Hamas leader Ismail Haniyeh after meeting with the Jordanian representative to the Palestinian Authority Yahia Al-Karallah, not seen, in Gaza City Tuesday, Jan. 31, 2006.
AP
A top Hamas official on Tuesday said the group will not be "blackmailed" by international threats to cut off aid to the Palestinians and said Hamas already is searching for new sources of funding.

Israel, meanwhile, is imposing economic sanctions on the Palestinian Authority, withholding about $50 million dollars a month in tax revenues, saying it will not finance Hamas, reports CBS News correspondent Robert Berger.

Osama Hamdan, a member of the group's exiled leadership, spoke a day after international donors that support the Palestinian government said millions of dollars of aid could be in jeopardy if Hamas does not change its violent ways. Hamas, which has killed hundreds of Israelis in suicide attacks, is poised to lead the next Palestinian government after winning legislative elections.

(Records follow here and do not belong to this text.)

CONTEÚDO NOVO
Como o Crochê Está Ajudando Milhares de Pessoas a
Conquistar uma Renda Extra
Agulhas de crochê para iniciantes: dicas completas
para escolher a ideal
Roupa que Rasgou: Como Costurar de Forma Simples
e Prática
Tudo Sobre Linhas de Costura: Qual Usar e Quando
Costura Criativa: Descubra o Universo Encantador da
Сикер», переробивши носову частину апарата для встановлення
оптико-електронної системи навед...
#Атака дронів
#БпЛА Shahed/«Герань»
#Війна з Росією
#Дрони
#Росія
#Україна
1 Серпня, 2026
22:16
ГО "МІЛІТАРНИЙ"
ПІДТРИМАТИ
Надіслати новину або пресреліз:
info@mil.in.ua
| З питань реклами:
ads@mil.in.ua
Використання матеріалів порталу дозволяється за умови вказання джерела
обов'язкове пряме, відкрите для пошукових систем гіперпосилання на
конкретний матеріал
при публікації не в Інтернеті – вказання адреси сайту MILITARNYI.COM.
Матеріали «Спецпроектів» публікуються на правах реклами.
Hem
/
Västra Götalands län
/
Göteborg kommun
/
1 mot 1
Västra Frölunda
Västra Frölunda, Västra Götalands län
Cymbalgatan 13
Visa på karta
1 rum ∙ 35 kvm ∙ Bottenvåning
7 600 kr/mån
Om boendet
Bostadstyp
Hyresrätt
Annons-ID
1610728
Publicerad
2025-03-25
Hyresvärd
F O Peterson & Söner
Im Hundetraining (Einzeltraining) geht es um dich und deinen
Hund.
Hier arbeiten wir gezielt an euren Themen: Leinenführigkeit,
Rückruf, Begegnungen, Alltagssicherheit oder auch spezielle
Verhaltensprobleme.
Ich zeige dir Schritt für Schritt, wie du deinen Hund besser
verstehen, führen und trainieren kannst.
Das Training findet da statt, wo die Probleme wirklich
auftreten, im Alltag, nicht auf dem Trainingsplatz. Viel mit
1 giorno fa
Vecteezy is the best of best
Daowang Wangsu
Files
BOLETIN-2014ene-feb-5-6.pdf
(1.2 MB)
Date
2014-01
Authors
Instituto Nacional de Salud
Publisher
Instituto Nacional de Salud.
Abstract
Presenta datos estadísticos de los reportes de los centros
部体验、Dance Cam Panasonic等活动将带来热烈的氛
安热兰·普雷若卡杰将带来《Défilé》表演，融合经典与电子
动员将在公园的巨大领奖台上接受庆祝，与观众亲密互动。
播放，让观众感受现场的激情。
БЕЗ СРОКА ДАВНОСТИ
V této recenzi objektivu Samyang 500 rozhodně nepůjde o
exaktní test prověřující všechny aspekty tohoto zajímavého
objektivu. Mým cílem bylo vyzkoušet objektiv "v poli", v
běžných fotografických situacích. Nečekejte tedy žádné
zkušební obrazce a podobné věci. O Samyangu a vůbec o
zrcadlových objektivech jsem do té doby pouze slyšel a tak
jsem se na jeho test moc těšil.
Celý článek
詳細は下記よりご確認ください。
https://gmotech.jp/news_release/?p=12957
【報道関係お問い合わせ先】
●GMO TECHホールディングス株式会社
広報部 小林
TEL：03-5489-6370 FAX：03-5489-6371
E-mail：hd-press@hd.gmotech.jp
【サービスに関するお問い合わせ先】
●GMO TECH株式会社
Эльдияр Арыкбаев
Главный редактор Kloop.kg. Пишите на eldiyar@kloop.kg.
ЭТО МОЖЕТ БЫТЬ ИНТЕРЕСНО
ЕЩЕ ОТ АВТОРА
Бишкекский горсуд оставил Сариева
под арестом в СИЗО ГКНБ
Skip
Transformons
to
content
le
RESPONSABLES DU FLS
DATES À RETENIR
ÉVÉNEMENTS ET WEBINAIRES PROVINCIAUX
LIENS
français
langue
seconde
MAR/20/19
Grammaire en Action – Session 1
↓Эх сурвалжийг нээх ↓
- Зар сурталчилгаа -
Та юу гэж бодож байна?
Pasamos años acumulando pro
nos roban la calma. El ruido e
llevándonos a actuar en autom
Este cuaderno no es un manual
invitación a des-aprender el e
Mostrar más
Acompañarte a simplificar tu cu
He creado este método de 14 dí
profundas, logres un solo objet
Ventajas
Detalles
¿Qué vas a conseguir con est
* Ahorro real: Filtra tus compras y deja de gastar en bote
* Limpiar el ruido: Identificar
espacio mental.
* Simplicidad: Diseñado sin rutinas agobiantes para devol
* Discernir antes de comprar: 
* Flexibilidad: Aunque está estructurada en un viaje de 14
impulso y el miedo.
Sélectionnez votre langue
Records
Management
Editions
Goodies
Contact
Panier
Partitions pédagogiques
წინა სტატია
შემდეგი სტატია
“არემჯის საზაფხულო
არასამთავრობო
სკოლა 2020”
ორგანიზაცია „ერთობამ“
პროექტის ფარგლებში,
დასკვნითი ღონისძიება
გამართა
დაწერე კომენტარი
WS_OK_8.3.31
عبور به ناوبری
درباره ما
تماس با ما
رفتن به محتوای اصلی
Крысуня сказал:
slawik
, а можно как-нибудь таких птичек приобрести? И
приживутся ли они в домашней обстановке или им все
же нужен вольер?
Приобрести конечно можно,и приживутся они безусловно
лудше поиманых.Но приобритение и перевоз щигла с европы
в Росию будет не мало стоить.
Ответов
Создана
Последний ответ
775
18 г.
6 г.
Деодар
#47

"We are looking for alternative sources and we will not allow ourselves to be blackmailed," Hamdan said in a telephone interview with The Associated Press from Beirut, Lebanon. "We will not accept any conditions from anybody. At the same time, we are ready for dialogue."

In other developments:

  • The Israeli army and Jewish settlers in the West Bank are on a collision course, reports Berger (audio). Seven thousand Israeli police and soldiers are poised to dismantle the illegal settlement outpost of Amona in the West Bank. Hundreds of settlers have set up barbed wire and cement blocks and vowed to prevent the evacuation.
  • Hard-line Israeli politician Benjamin Netanyahu could gain votes from Hamas' electoral victory, analysts say. A poll published Monday — the first since Hamas won 74 out of 132 seats in the Palestinian legislative council last week — showed Likud making gains.
  • Five children were seriously injured when a land mine left over from the 1967 Arab-Israeli war exploded near the city of Quneitra on the Syrian side of the Israeli-occupied Golan Heights, the Syrian government newspaper Al-Thawra said Tuesday.
  • Israeli troops killed two Islamic Jihad militants on Tuesday during a shootout that erupted after the army tried to arrest the men in a village outside Jenin.

    Monday's meeting of the so-called "Quartet" of Mideast peace makers — the European Union, United States, Russia and United Nations — stopped short of issuing an outright threat to Hamas.

    But they said it is "inevitable" that future aid to a Hamas-led government "would be reviewed" if Hamas fails to renounce violence, recognize Israel and accept existing agreements between the Palestinians and Israel. Hamas leaders on Monday rejected the Western demands.